*Data for processing*.
◆ ◆ ◆ ◆

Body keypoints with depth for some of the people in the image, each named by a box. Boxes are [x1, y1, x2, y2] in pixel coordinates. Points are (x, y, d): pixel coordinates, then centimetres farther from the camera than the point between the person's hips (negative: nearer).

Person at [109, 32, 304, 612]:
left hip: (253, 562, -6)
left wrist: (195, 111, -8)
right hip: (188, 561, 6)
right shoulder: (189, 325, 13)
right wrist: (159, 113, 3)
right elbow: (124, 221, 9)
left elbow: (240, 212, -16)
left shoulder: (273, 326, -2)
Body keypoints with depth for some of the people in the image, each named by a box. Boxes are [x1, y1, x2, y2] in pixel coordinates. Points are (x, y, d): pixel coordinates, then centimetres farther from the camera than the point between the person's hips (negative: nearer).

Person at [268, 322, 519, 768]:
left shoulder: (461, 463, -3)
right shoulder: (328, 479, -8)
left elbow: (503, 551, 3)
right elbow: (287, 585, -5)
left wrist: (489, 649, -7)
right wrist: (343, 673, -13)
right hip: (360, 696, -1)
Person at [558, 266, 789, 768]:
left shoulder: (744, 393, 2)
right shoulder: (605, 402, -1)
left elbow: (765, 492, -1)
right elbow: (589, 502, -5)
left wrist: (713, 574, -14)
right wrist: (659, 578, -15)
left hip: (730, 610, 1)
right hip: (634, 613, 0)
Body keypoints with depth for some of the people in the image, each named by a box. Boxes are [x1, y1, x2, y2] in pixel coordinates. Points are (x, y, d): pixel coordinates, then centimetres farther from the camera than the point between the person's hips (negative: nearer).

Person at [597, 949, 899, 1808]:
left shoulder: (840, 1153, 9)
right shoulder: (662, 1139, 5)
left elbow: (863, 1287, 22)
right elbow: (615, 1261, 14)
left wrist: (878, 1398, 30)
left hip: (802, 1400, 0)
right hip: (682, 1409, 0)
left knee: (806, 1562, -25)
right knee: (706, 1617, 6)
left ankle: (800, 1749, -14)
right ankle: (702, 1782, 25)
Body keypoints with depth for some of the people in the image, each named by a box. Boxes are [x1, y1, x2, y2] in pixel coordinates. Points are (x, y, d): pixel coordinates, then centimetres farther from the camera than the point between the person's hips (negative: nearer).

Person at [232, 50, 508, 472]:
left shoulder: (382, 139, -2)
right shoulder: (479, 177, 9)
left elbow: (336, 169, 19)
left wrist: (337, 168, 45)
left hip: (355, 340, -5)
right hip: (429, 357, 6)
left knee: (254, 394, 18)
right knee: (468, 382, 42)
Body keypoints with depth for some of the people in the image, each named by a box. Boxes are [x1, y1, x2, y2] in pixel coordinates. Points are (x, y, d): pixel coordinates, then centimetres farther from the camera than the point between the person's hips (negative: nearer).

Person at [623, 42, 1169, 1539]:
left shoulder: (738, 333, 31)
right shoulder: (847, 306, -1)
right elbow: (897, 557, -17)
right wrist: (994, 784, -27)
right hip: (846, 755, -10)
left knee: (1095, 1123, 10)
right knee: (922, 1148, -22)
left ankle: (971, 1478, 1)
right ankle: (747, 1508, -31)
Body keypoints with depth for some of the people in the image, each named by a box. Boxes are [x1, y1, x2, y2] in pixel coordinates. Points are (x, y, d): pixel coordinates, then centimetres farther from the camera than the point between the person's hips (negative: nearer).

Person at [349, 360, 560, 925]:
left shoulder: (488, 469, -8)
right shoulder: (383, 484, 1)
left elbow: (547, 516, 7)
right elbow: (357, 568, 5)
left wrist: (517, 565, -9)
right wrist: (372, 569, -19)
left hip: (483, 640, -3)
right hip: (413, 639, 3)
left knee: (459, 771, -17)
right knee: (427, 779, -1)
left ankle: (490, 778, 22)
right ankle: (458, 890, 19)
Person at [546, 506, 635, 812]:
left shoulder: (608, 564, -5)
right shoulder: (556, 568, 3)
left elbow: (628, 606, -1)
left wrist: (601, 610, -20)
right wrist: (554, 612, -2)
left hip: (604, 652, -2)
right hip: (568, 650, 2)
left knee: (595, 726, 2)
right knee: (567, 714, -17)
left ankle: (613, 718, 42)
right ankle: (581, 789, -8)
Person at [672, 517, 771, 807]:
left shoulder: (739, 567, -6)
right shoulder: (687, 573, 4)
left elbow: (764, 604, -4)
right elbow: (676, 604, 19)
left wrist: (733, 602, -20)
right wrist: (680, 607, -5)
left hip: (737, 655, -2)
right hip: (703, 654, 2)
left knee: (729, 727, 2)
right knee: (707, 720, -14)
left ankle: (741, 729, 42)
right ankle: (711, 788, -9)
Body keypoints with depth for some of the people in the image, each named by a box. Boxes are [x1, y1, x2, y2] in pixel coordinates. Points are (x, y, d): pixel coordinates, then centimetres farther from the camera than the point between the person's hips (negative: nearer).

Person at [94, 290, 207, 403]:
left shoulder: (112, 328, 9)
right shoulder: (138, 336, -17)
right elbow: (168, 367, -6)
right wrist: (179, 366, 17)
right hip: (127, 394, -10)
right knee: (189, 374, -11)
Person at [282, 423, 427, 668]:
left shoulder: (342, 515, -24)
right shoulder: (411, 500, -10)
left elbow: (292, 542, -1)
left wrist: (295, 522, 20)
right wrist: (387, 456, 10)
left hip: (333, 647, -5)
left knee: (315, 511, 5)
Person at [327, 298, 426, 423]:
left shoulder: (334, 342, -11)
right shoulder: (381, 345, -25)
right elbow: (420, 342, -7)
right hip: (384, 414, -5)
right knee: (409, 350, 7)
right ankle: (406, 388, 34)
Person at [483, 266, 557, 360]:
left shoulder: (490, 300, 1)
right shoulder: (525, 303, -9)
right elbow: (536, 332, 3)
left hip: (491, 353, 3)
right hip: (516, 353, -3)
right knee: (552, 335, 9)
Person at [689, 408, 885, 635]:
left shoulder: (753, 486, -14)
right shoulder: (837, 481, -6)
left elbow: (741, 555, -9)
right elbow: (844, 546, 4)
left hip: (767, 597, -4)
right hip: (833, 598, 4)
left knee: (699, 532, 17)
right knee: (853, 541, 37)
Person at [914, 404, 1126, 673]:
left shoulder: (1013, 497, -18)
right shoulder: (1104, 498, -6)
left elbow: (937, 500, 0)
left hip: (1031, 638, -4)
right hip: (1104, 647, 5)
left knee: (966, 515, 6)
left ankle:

◆ ◆ ◆ ◆

*Exercise requirements*. Print all records shown above, word for word.

*Written response*.
Body keypoints with depth for some of the people in the image, each named by a box. Boxes are [x1, y1, x2, y2] in pixel coordinates. Points are (x, y, d): pixel coordinates, then centimetres farther from the camera than the point between the person's hips (negative: nearer).

Person at [109, 32, 304, 612]:
left hip: (253, 562, -6)
left wrist: (195, 111, -8)
right hip: (188, 561, 6)
right shoulder: (189, 325, 13)
right wrist: (159, 113, 3)
right elbow: (124, 221, 9)
left elbow: (240, 212, -16)
left shoulder: (273, 326, -2)
Body keypoints with depth for some of the people in the image, each named by a box. Boxes are [x1, y1, x2, y2] in pixel coordinates. Points are (x, y, d): pixel coordinates, then centimetres farther from the camera than the point between the person's hips (negative: nearer).

Person at [268, 322, 519, 768]:
left shoulder: (461, 463, -3)
right shoulder: (328, 479, -8)
left elbow: (503, 551, 3)
right elbow: (287, 585, -5)
left wrist: (489, 649, -7)
right wrist: (343, 673, -13)
right hip: (360, 696, -1)
Person at [558, 266, 789, 768]:
left shoulder: (744, 393, 2)
right shoulder: (605, 402, -1)
left elbow: (765, 492, -1)
right elbow: (589, 502, -5)
left wrist: (713, 574, -14)
right wrist: (659, 578, -15)
left hip: (730, 610, 1)
right hip: (634, 613, 0)
Body keypoints with depth for some of the people in the image, each named by a box. Boxes are [x1, y1, x2, y2] in pixel coordinates. Points are (x, y, d): pixel coordinates, then centimetres farther from the camera than the point between the person's hips (negative: nearer).

Person at [597, 949, 899, 1808]:
left shoulder: (840, 1153, 9)
right shoulder: (662, 1139, 5)
left elbow: (863, 1287, 22)
right elbow: (615, 1261, 14)
left wrist: (878, 1398, 30)
left hip: (802, 1400, 0)
right hip: (682, 1409, 0)
left knee: (806, 1562, -25)
right knee: (706, 1617, 6)
left ankle: (800, 1749, -14)
right ankle: (702, 1782, 25)
Body keypoints with depth for some of the people in the image, each named by a box. Boxes are [x1, y1, x2, y2] in pixel coordinates. Points are (x, y, d): pixel coordinates, then centimetres farther from the camera than the point between the person's hips (negative: nearer).

Person at [232, 50, 508, 472]:
left shoulder: (382, 139, -2)
right shoulder: (479, 177, 9)
left elbow: (336, 169, 19)
left wrist: (337, 168, 45)
left hip: (355, 340, -5)
right hip: (429, 357, 6)
left knee: (254, 394, 18)
right knee: (468, 382, 42)
Body keypoints with depth for some of the people in the image, each named by a box. Boxes are [x1, y1, x2, y2] in pixel coordinates. Points are (x, y, d): pixel coordinates, then centimetres farther from the camera than the point between the person's hips (negative: nearer).

Person at [623, 42, 1169, 1539]:
left shoulder: (738, 333, 31)
right shoulder: (847, 306, -1)
right elbow: (897, 557, -17)
right wrist: (994, 784, -27)
right hip: (846, 755, -10)
left knee: (1095, 1123, 10)
right knee: (922, 1148, -22)
left ankle: (971, 1478, 1)
right ankle: (747, 1508, -31)
Body keypoints with depth for some of the people in the image, each named by a box. Boxes are [x1, y1, x2, y2] in pixel coordinates. Points are (x, y, d): pixel coordinates, then centimetres farther from the camera than the point between the person's hips (negative: nearer).

Person at [349, 360, 560, 925]:
left shoulder: (488, 469, -8)
right shoulder: (383, 484, 1)
left elbow: (547, 516, 7)
right elbow: (357, 568, 5)
left wrist: (517, 565, -9)
right wrist: (372, 569, -19)
left hip: (483, 640, -3)
right hip: (413, 639, 3)
left knee: (459, 771, -17)
right knee: (427, 779, -1)
left ankle: (490, 778, 22)
right ankle: (458, 890, 19)
Person at [546, 506, 635, 812]:
left shoulder: (608, 564, -5)
right shoulder: (556, 568, 3)
left elbow: (628, 606, -1)
left wrist: (601, 610, -20)
right wrist: (554, 612, -2)
left hip: (604, 652, -2)
right hip: (568, 650, 2)
left knee: (595, 726, 2)
right knee: (567, 714, -17)
left ankle: (613, 718, 42)
right ankle: (581, 789, -8)
Person at [672, 517, 771, 807]:
left shoulder: (739, 567, -6)
right shoulder: (687, 573, 4)
left elbow: (764, 604, -4)
right elbow: (676, 604, 19)
left wrist: (733, 602, -20)
right wrist: (680, 607, -5)
left hip: (737, 655, -2)
right hip: (703, 654, 2)
left knee: (729, 727, 2)
right knee: (707, 720, -14)
left ankle: (741, 729, 42)
right ankle: (711, 788, -9)
Body keypoints with depth for some of the people in the image, each named by a box. Boxes are [x1, y1, x2, y2] in pixel coordinates. Points are (x, y, d): pixel coordinates, then centimetres farther from the camera than the point between the person's hips (negative: nearer).

Person at [94, 290, 207, 403]:
left shoulder: (112, 328, 9)
right shoulder: (138, 336, -17)
right elbow: (168, 367, -6)
right wrist: (179, 366, 17)
right hip: (127, 394, -10)
right knee: (189, 374, -11)
Person at [282, 423, 427, 668]:
left shoulder: (342, 515, -24)
right shoulder: (411, 500, -10)
left elbow: (292, 542, -1)
left wrist: (295, 522, 20)
right wrist: (387, 456, 10)
left hip: (333, 647, -5)
left knee: (315, 511, 5)
Person at [327, 298, 426, 423]:
left shoulder: (334, 342, -11)
right shoulder: (381, 345, -25)
right elbow: (420, 342, -7)
right hip: (384, 414, -5)
right knee: (409, 350, 7)
right ankle: (406, 388, 34)
Person at [483, 266, 557, 360]:
left shoulder: (490, 300, 1)
right shoulder: (525, 303, -9)
right elbow: (536, 332, 3)
left hip: (491, 353, 3)
right hip: (516, 353, -3)
right knee: (552, 335, 9)
Person at [689, 408, 885, 635]:
left shoulder: (753, 486, -14)
right shoulder: (837, 481, -6)
left elbow: (741, 555, -9)
right elbow: (844, 546, 4)
left hip: (767, 597, -4)
right hip: (833, 598, 4)
left knee: (699, 532, 17)
right knee: (853, 541, 37)
Person at [914, 404, 1126, 673]:
left shoulder: (1013, 497, -18)
right shoulder: (1104, 498, -6)
left elbow: (937, 500, 0)
left hip: (1031, 638, -4)
right hip: (1104, 647, 5)
left knee: (966, 515, 6)
left ankle:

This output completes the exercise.